§ **Aim**: Retype the material below word for word, leaving out the pictures.

Data records

________

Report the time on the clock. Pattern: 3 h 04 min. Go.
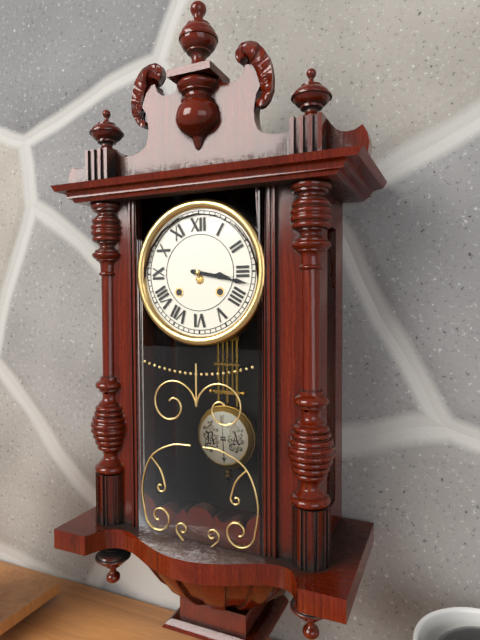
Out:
3 h 17 min
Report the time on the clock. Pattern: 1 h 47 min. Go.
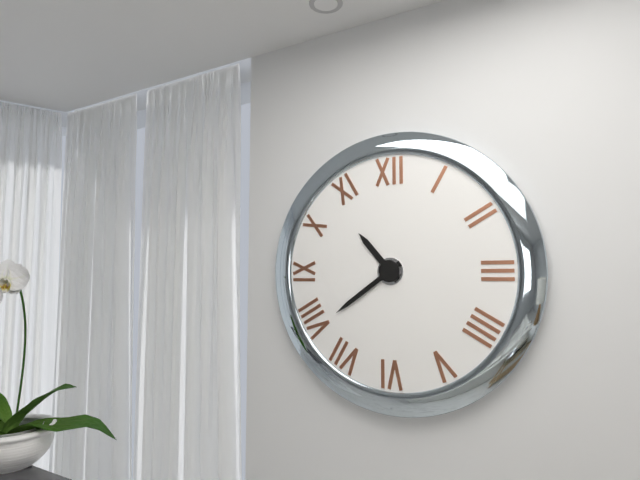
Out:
10 h 39 min
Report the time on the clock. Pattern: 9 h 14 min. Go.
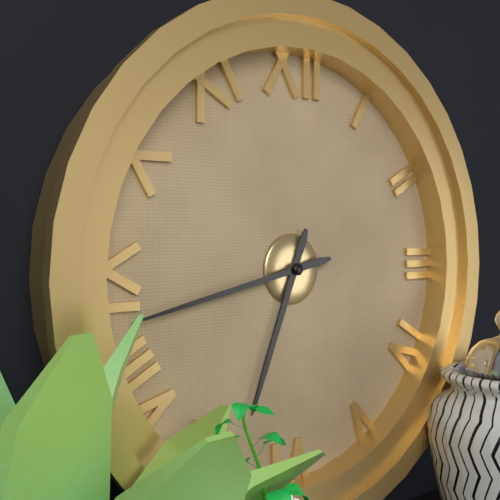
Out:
6 h 43 min
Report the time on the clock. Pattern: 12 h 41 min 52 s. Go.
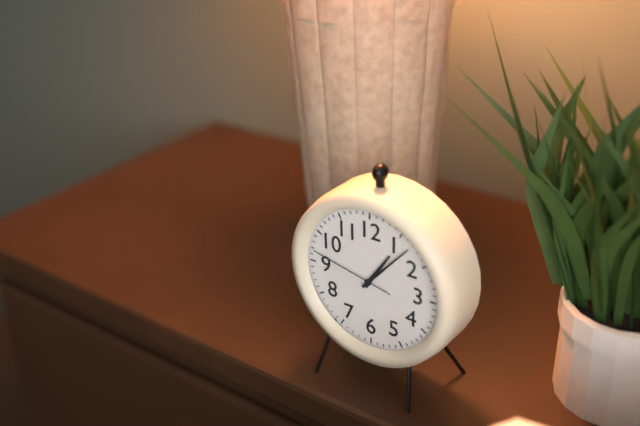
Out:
1 h 07 min 47 s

________

§ **Written solution**:
Report the time on the clock. Pattern: 3 h 04 min. Go.
Out:
3 h 17 min
Report the time on the clock. Pattern: 1 h 47 min. Go.
Out:
10 h 39 min
Report the time on the clock. Pattern: 9 h 14 min. Go.
Out:
6 h 43 min
Report the time on the clock. Pattern: 12 h 41 min 52 s. Go.
Out:
1 h 07 min 47 s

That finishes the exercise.